▶ [Текст для чтения]:
Два месяца и двадцать дней… А потом еще восемь лет, пытаясь добиться того, чтоб наказали тех, кто его пытал – абсолютно бессмысленно и беспощадно, – тех, кто откромсал его левое ухо для коллекции. Он обивал пороги милиции и прокуратуры. Время остановилось. Времени не стало. Дело было возбуждено, приостановлено, возобновлено, приостановлено, и так до бесконечности. Алауди говорил с журналистами, писал письма Путину, министрам, Кадырову-старшему, потом, когда того убили, Кадырову-младшему. Подал жалобу в Европейский Суд. Теперь уже, кроме этого далекого суда, ни на что не надеется. То есть, что после страсбургского решений виновных посадят, уже не надеется тоже. Но, по крайней мере, придется государству по велению Европы выплатить ему компенсацию. И тогда он подлечится, дом отстроит, все его уважать будут, и заживет он по-человечески…

«А сейчас ты как живешь, Алауди?» Он разводит руками и широко улыбается: «Почему сейчас? Давно уже. Встаю с утра, одеваюсь, иду сначала в милицию, потом в прокуратуру, в правозащитные организации захожу – в «Мемориал», в Комитет против пыток, а там уже и вечер. Спать ложусь. А с утра снова. Вот и все мои дела…»

▶ [Исходные данные]:
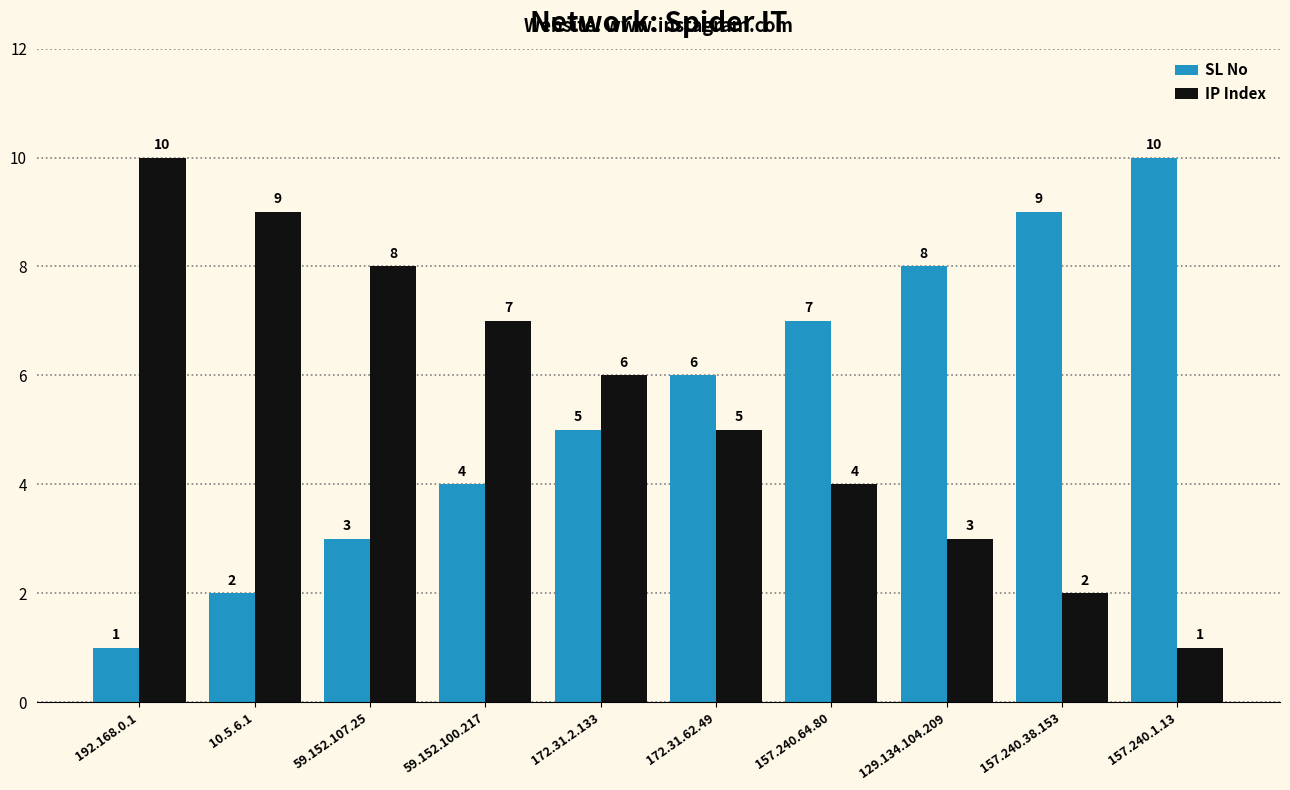

Is it true that SL No equals 1 at 192.168.0.1?

True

▶ [Что нужно сделать]:
**1)** В какой суд, согласно тексту об Алауди, он подал жалобу?
**2)** Напишите продолжение текста об Алауди, начиная сразу после его последней фразы.

▶ [Ответы к заданию]:
**1)** В Европейский Суд.

**2)**
На стене над кроватью Алауди два крючка. На одном висит пыльная, протертая почти до дыр белая с черным куртка. Из кожи ли, из кожезаменителя – кто сейчас разберет. Но несколько заклепок до сих пор не отвалилось. На втором – соломенная шляпа с повязанной вокруг высокой тульи ленточкой цветов американского флага. «А это что у тебя, Алауди?». Он гордо срывает оба предмета со стены, протягивает к камере и рассказывает, как в лучшие времена, в девяностом году, до войны, купил эту куртку за бешеные деньги – «стоила как один «москвич», я тебе клянусь!» – а к ней еще шляпу – «вот видишь, настоящая, ковбойская!». А еще оторвал у какого-то барыги старую американскую машину, настоящую. И во всем этом великолепии ездил в школу, на свои уроки физкультуры. Ученики выбегали к машине и кричали: «Наш Сталоник приехал! Наш Сталоник!»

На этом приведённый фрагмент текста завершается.